It's Cold & Flu Season!
If, like many of us, you are suffering or have suffered from a cold or flu this year, you might be interested in some particularly useful international terms and idioms regarding these common ailments.
Chinese
For instance, in China, the complex and rare character 齉, nàng, is quite appropriate. This 36-stroke character stands for “stoppage of the nose, causing one to speak with a nasal twang” according to Wiktionary. Other translations simply put it as a “stuffed nose,” or “nose no ventilation.”
English
Isn’t it odd that we say “to catch a cold” in English? It’s not like we caught it on purpose, such as catching a fish. In a way, isn’t it more like the cold caught us instead?
Finnish
In Finland, a country quite inured to the cold of Baltic winters, they have a verb vilustua. The root of it is vilu, which means “cold.” In English, vilustua translates to “to catch a cold.” As the above bicycler in Helsinki shows, not even the most severe winters slow the Finns down too much. It would be hard for a cold to catch them!
Spanish
There are (at least) five verbs describing how to catch a cold or flu in Spanish: resfriarse, constiparse, apestarse, afluxionarse, and agriparse.

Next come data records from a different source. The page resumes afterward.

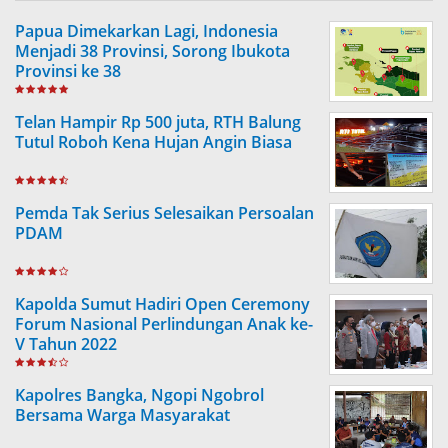
Papua Dimekarkan Lagi, Indonesia
Menjadi 38 Provinsi, Sorong Ibukota
Provinsi ke 38
Telan Hampir Rp 500 juta, RTH Balung
Tutul Roboh Kena Hujan Angin Biasa
Pemda Tak Serius Selesaikan Persoalan
PDAM
Kapolda Sumut Hadiri Open Ceremony
Forum Nasional Perlindungan Anak ke-
V Tahun 2022
Kapolres Bangka, Ngopi Ngobrol
Bersama Warga Masyarakat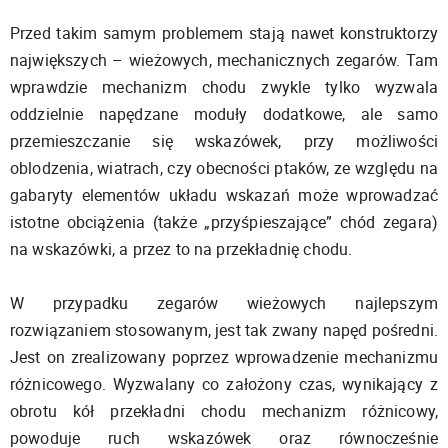
Przed takim samym problemem stają nawet konstruktorzy
największych – wieżowych, mechanicznych zegarów. Tam
wprawdzie mechanizm chodu zwykle tylko wyzwala
oddzielnie napędzane moduły dodatkowe, ale samo
przemieszczanie się wskazówek, przy możliwości
oblodzenia, wiatrach, czy obecności ptaków, ze względu na
gabaryty elementów układu wskazań może wprowadzać
istotne obciążenia (także „przyśpieszające” chód zegara)
na wskazówki, a przez to na przekładnię chodu.
W przypadku zegarów wieżowych najlepszym
rozwiązaniem stosowanym, jest tak zwany napęd pośredni.
Jest on zrealizowany poprzez wprowadzenie mechanizmu
różnicowego. Wyzwalany co założony czas, wynikający z
obrotu kół przekładni chodu mechanizm różnicowy,
powoduje ruch wskazówek oraz równocześnie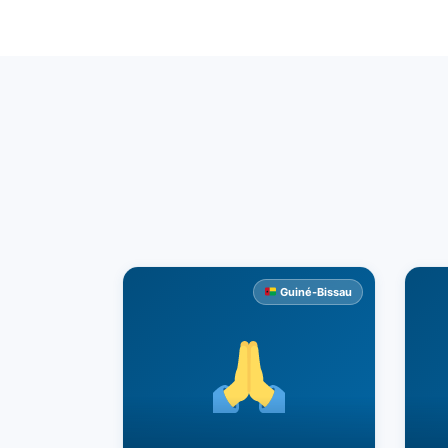
Guiné-Bissau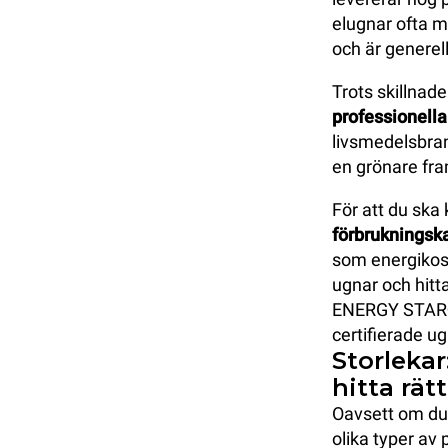
elugnar ofta m
och är generell
Trots skillnade
professionella
livsmedelsbrans
en grönare fra
För att du ska 
förbrukningska
som energikost
ugnar och hitt
ENERGY STAR®-c
certifierade ug
Storlekar
hitta rätt
Oavsett om du d
olika typer av 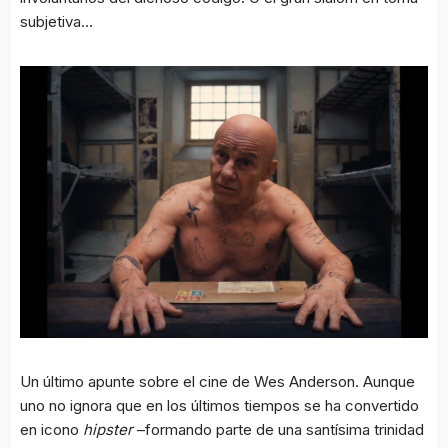
subjetiva…
Un último apunte sobre el cine de Wes Anderson. Aunque
uno no ignora que en los últimos tiempos se ha convertido
en icono
hipster
–formando parte de una santísima trinidad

Resfriarse means “to catch a cold.” Note that it has the feminine state of “cold,” fria, as the root word.
Constiparse means “to press together,” and thus means to “catch a cold,” with an inference to having congestion in the nose. (It does not mean anything like the English word “constipated;” as such, it is called a “false friend” in linguistics).
Apestarse can also mean to “catch a cold,” yet may also mean “to be blighted,” or “to catch the plague.” It comes from the root apestar which means “to sicken” or even “to stink.” (And yes, getting a cold does stink!)
Afluxionarse shares the same root, “flux,” as the archaic English term for “discharge,” inferring diarrhea or dysentery. Though this also means, generally, to come down with a cold, it might be more appropriate for a stomach flu.
Agriparse is also used for coming down with a cold, but it also means to catch the flu. In Spanish, la gripe or la gripa (in Latin America) means the flu.
Italian (and Latin)
This is the language from which we get the origin of the word “flu” itself, since it is short for influenza. During the medieval era, Italian doctors attributed the astrological influence of the stars on the widespread outbreak of disease. For instance, they used influenza to describe a 1504 epidemic of scarlet fever. This word leaped over into English in 1743, during a widespread and deadly outbreak of the disease in Rome. In 1839, it was shortened to “flue,” and then, by 1893, to just “flu.”
At the time, no one really knew what caused the deadly and dangerous flu, or how it differed from a common cold. Just the year before, in 1892, the word “virus” itself was first coined by Dmitry Ivanovsky. It would take decades more, and long after the 1918-1920 influenza pandemic that killed 20 million people worldwide, before scientists were able to isolate the influenza virus. It was Richard Shope, an Iowa physician, who in 1931 successfully identified swine flu, which paved the way for its identification in humans two years later. It was Jonas Salk, who we also credit for the polio vaccine, who worked with Thomas Francis to invent the first flu vaccine in 1938.
Oh, and vaccine? That comes from a Latin origin for “cow.” It was coined in 1798, as a way to inoculate people from small pox by infecting them with the similar but far less deadly disease of cow pox.